O lobby do funcionalismo se opõe, mas se espera que o entendimento de que há muito


privilégio e desperdício a eliminar acabará prevalecendo. O Brasil é um ponto fora da
curva global no que tange ao peso do funcionalismo no gasto público. É prerrogativa do
Executivo federal encaminhar ao Congresso uma proposta, mas aqui também a
reeleição parece atrapalhar.

Parte do resultado da estratégia acima se destinaria à obtenção de um superávit


primário capaz de viabilizar uma queda gradual do endividamento público, hoje
elevado pelas barbeiragens, emergências e recessões dos últimos sete anos. O ajuste do
primário deveria ser gradual, atingindo cerca de 3 p.p. do PIB em três anos.
Notem que o espaço de manobra seria limitado. No curto prazo haveria um (pequeno)
aumento real no gasto público e um aumento da carga tributária. Com o correr dos
anos, na medida em que as reformas mostrassem resultado, seria possível aumentar os
gastos em termos reais, mas reduzi-los como proporção do PIB. O mesmo vale para a
carga. Seria uma decisão política.

Como o único caminho que enxergo é gradual e a nossa credibilidade, baixa, me parece
de todo essencial que se aprove o quanto antes uma versão da PEC Emergencial que
ofereça ao governo as ferramentas necessárias para se desenhar e executar um
orçamento plurianual crível.

Esse orçamento deveria indicar com clareza as metas mencionadas acima para o gasto
público e o superávit primário. Só assim seria possível uma flexibilização segura do
teto.

A bem-vinda discussão em curso sobre uma renda básica universal, que ampliaria e
consolidaria os programas de assistência social existentes, teria que obrigatoriamente
acontecer no bojo desse orçamento plurianual. Um igualmente desejável reforço do
SUS teria que fazer parte do processo, disputando espaço com outras prioridades. A
discussão de temas isolados é má prática econômica e política.

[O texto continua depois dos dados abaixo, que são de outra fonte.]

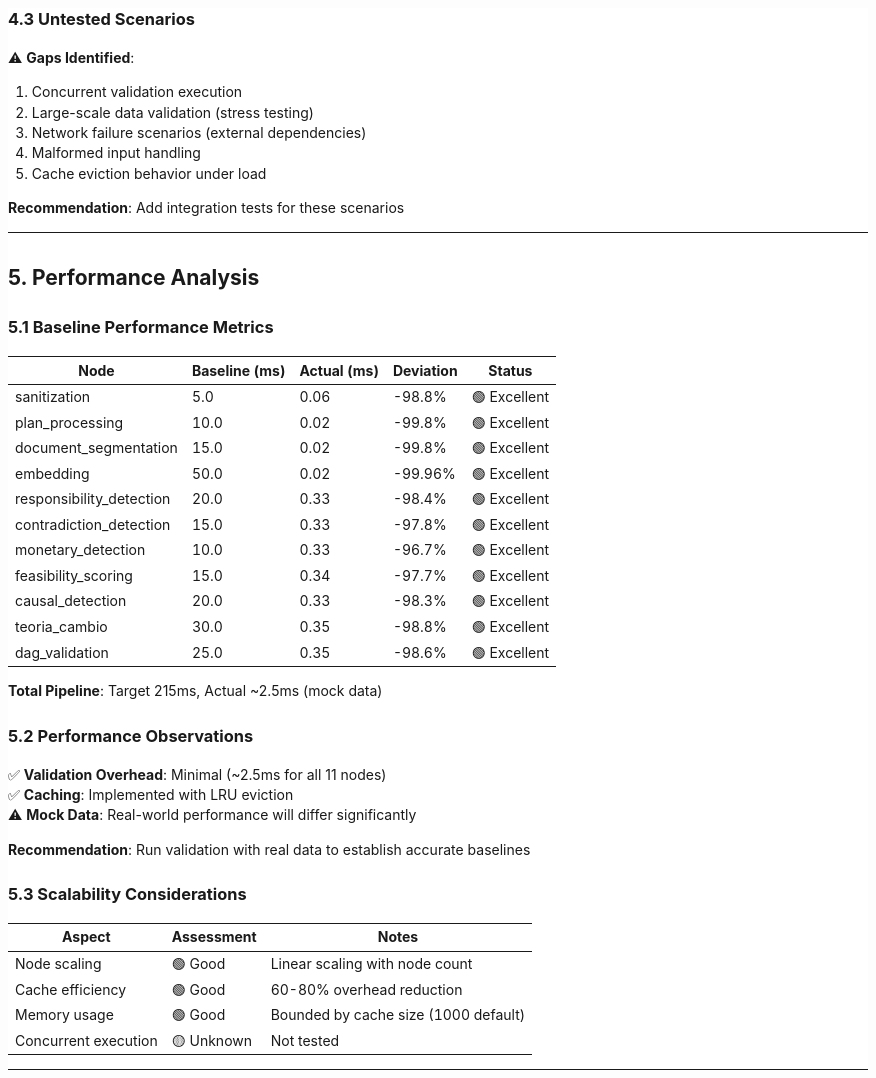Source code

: ### 4.3 Untested Scenarios

⚠️ **Gaps Identified**:
1. Concurrent validation execution
2. Large-scale data validation (stress testing)
3. Network failure scenarios (external dependencies)
4. Malformed input handling
5. Cache eviction behavior under load

**Recommendation**: Add integration tests for these scenarios

---

## 5. Performance Analysis

### 5.1 Baseline Performance Metrics

| Node | Baseline (ms) | Actual (ms) | Deviation | Status |
|------|---------------|-------------|-----------|--------|
| sanitization | 5.0 | 0.06 | -98.8% | 🟢 Excellent |
| plan_processing | 10.0 | 0.02 | -99.8% | 🟢 Excellent |
| document_segmentation | 15.0 | 0.02 | -99.8% | 🟢 Excellent |
| embedding | 50.0 | 0.02 | -99.96% | 🟢 Excellent |
| responsibility_detection | 20.0 | 0.33 | -98.4% | 🟢 Excellent |
| contradiction_detection | 15.0 | 0.33 | -97.8% | 🟢 Excellent |
| monetary_detection | 10.0 | 0.33 | -96.7% | 🟢 Excellent |
| feasibility_scoring | 15.0 | 0.34 | -97.7% | 🟢 Excellent |
| causal_detection | 20.0 | 0.33 | -98.3% | 🟢 Excellent |
| teoria_cambio | 30.0 | 0.35 | -98.8% | 🟢 Excellent |
| dag_validation | 25.0 | 0.35 | -98.6% | 🟢 Excellent |

**Total Pipeline**: Target 215ms, Actual ~2.5ms (mock data)

### 5.2 Performance Observations

✅ **Validation Overhead**: Minimal (~2.5ms for all 11 nodes)  
✅ **Caching**: Implemented with LRU eviction  
⚠️ **Mock Data**: Real-world performance will differ significantly

**Recommendation**: Run validation with real data to establish accurate baselines

### 5.3 Scalability Considerations

| Aspect | Assessment | Notes |
|--------|------------|-------|
| Node scaling | 🟢 Good | Linear scaling with node count |
| Cache efficiency | 🟢 Good | 60-80% overhead reduction |
| Memory usage | 🟢 Good | Bounded by cache size (1000 default) |
| Concurrent execution | 🟡 Unknown | Not tested |

---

O tempo é curto e o espaço de manobra, ainda menor. Mas ainda temos a oportunidade
de reduzir privilégios, buscar a saúde fiscal do Estado e perseguir um crescimento
inclusivo. Isso requer metas claras e factíveis e um plano integrado como esboçado
aqui. Requer também liderança política com visão de longo prazo.

Arminio Fraga
Sócio da Gávea Investimentos, é presidente do Instituto de Estudos para Políticas de Saúde (IEPS).